Exercise aim:
Write the entries out again. Every character must match.

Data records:
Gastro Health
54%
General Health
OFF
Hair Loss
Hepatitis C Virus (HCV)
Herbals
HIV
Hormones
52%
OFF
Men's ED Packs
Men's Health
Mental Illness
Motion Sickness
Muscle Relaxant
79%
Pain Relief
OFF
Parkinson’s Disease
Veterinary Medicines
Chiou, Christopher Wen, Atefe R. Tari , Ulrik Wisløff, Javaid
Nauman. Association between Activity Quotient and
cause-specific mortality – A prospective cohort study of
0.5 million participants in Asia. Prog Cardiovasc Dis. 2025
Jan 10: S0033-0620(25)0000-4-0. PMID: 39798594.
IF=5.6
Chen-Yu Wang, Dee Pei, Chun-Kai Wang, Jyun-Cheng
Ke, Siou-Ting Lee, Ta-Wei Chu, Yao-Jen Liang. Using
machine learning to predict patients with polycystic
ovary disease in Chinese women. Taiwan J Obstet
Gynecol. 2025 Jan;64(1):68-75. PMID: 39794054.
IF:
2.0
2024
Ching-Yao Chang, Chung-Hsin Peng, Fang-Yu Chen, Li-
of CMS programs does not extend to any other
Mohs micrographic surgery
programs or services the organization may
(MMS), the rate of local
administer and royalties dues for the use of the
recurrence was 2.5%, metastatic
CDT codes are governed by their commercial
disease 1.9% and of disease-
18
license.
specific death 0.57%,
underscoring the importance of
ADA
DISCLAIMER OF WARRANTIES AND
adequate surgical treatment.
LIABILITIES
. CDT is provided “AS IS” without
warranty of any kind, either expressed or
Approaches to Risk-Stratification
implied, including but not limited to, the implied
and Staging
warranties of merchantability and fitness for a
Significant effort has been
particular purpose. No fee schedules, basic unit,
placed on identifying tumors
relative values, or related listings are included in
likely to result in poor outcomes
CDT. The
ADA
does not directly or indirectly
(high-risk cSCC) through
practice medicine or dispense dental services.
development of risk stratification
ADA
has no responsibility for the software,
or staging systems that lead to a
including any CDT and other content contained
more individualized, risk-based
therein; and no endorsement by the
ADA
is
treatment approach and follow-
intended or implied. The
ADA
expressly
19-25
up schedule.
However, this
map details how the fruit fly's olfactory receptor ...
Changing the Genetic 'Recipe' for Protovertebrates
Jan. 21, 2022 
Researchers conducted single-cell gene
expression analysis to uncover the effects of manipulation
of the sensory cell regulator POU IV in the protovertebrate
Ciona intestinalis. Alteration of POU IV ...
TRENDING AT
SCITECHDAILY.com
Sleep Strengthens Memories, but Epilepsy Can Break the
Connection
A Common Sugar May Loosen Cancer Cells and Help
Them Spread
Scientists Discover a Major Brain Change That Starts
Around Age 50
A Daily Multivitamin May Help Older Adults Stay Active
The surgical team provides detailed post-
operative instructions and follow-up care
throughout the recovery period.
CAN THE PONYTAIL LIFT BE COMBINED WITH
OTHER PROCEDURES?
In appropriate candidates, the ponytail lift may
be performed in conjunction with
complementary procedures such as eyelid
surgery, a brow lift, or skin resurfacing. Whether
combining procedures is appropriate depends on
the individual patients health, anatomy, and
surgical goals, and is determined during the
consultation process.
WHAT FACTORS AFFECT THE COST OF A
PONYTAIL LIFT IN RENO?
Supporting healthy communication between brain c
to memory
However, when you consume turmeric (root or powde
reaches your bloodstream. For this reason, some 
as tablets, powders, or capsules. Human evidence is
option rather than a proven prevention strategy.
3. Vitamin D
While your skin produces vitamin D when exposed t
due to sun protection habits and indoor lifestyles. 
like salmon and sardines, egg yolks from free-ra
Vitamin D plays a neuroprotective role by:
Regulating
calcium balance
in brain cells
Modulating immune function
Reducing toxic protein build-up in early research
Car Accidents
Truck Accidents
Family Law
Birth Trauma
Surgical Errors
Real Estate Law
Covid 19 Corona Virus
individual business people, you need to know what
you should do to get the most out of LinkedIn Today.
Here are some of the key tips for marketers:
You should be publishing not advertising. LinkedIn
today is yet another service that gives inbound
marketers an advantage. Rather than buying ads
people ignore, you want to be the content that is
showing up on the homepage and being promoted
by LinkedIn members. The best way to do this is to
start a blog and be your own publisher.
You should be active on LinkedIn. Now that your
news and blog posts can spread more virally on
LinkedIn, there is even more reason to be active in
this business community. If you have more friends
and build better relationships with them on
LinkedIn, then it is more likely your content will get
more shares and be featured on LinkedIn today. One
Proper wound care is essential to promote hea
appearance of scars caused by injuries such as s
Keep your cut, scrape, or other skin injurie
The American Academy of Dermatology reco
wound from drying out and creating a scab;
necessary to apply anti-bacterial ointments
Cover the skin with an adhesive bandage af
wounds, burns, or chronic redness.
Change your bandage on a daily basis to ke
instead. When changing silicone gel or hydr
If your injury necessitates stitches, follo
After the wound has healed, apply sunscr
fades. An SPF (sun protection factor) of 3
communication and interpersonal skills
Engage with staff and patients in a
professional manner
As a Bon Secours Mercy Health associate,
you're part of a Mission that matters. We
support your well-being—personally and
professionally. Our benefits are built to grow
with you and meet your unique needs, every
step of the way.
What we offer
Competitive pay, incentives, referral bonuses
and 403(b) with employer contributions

Written solution:
Gastro Health
54%
General Health
OFF
Hair Loss
Hepatitis C Virus (HCV)
Herbals
HIV
Hormones
52%
OFF
Men's ED Packs
Men's Health
Mental Illness
Motion Sickness
Muscle Relaxant
79%
Pain Relief
OFF
Parkinson’s Disease
Veterinary Medicines
Chiou, Christopher Wen, Atefe R. Tari , Ulrik Wisløff, Javaid
Nauman. Association between Activity Quotient and
cause-specific mortality – A prospective cohort study of
0.5 million participants in Asia. Prog Cardiovasc Dis. 2025
Jan 10: S0033-0620(25)0000-4-0. PMID: 39798594.
IF=5.6
Chen-Yu Wang, Dee Pei, Chun-Kai Wang, Jyun-Cheng
Ke, Siou-Ting Lee, Ta-Wei Chu, Yao-Jen Liang. Using
machine learning to predict patients with polycystic
ovary disease in Chinese women. Taiwan J Obstet
Gynecol. 2025 Jan;64(1):68-75. PMID: 39794054.
IF:
2.0
2024
Ching-Yao Chang, Chung-Hsin Peng, Fang-Yu Chen, Li-
of CMS programs does not extend to any other
Mohs micrographic surgery
programs or services the organization may
(MMS), the rate of local
administer and royalties dues for the use of the
recurrence was 2.5%, metastatic
CDT codes are governed by their commercial
disease 1.9% and of disease-
18
license.
specific death 0.57%,
underscoring the importance of
ADA
DISCLAIMER OF WARRANTIES AND
adequate surgical treatment.
LIABILITIES
. CDT is provided “AS IS” without
warranty of any kind, either expressed or
Approaches to Risk-Stratification
implied, including but not limited to, the implied
and Staging
warranties of merchantability and fitness for a
Significant effort has been
particular purpose. No fee schedules, basic unit,
placed on identifying tumors
relative values, or related listings are included in
likely to result in poor outcomes
CDT. The
ADA
does not directly or indirectly
(high-risk cSCC) through
practice medicine or dispense dental services.
development of risk stratification
ADA
has no responsibility for the software,
or staging systems that lead to a
including any CDT and other content contained
more individualized, risk-based
therein; and no endorsement by the
ADA
is
treatment approach and follow-
intended or implied. The
ADA
expressly
19-25
up schedule.
However, this
map details how the fruit fly's olfactory receptor ...
Changing the Genetic 'Recipe' for Protovertebrates
Jan. 21, 2022 
Researchers conducted single-cell gene
expression analysis to uncover the effects of manipulation
of the sensory cell regulator POU IV in the protovertebrate
Ciona intestinalis. Alteration of POU IV ...
TRENDING AT
SCITECHDAILY.com
Sleep Strengthens Memories, but Epilepsy Can Break the
Connection
A Common Sugar May Loosen Cancer Cells and Help
Them Spread
Scientists Discover a Major Brain Change That Starts
Around Age 50
A Daily Multivitamin May Help Older Adults Stay Active
The surgical team provides detailed post-
operative instructions and follow-up care
throughout the recovery period.
CAN THE PONYTAIL LIFT BE COMBINED WITH
OTHER PROCEDURES?
In appropriate candidates, the ponytail lift may
be performed in conjunction with
complementary procedures such as eyelid
surgery, a brow lift, or skin resurfacing. Whether
combining procedures is appropriate depends on
the individual patients health, anatomy, and
surgical goals, and is determined during the
consultation process.
WHAT FACTORS AFFECT THE COST OF A
PONYTAIL LIFT IN RENO?
Supporting healthy communication between brain c
to memory
However, when you consume turmeric (root or powde
reaches your bloodstream. For this reason, some 
as tablets, powders, or capsules. Human evidence is
option rather than a proven prevention strategy.
3. Vitamin D
While your skin produces vitamin D when exposed t
due to sun protection habits and indoor lifestyles. 
like salmon and sardines, egg yolks from free-ra
Vitamin D plays a neuroprotective role by:
Regulating
calcium balance
in brain cells
Modulating immune function
Reducing toxic protein build-up in early research
Car Accidents
Truck Accidents
Family Law
Birth Trauma
Surgical Errors
Real Estate Law
Covid 19 Corona Virus
individual business people, you need to know what
you should do to get the most out of LinkedIn Today.
Here are some of the key tips for marketers:
You should be publishing not advertising. LinkedIn
today is yet another service that gives inbound
marketers an advantage. Rather than buying ads
people ignore, you want to be the content that is
showing up on the homepage and being promoted
by LinkedIn members. The best way to do this is to
start a blog and be your own publisher.
You should be active on LinkedIn. Now that your
news and blog posts can spread more virally on
LinkedIn, there is even more reason to be active in
this business community. If you have more friends
and build better relationships with them on
LinkedIn, then it is more likely your content will get
more shares and be featured on LinkedIn today. One
Proper wound care is essential to promote hea
appearance of scars caused by injuries such as s
Keep your cut, scrape, or other skin injurie
The American Academy of Dermatology reco
wound from drying out and creating a scab;
necessary to apply anti-bacterial ointments
Cover the skin with an adhesive bandage af
wounds, burns, or chronic redness.
Change your bandage on a daily basis to ke
instead. When changing silicone gel or hydr
If your injury necessitates stitches, follo
After the wound has healed, apply sunscr
fades. An SPF (sun protection factor) of 3
communication and interpersonal skills
Engage with staff and patients in a
professional manner
As a Bon Secours Mercy Health associate,
you're part of a Mission that matters. We
support your well-being—personally and
professionally. Our benefits are built to grow
with you and meet your unique needs, every
step of the way.
What we offer
Competitive pay, incentives, referral bonuses
and 403(b) with employer contributions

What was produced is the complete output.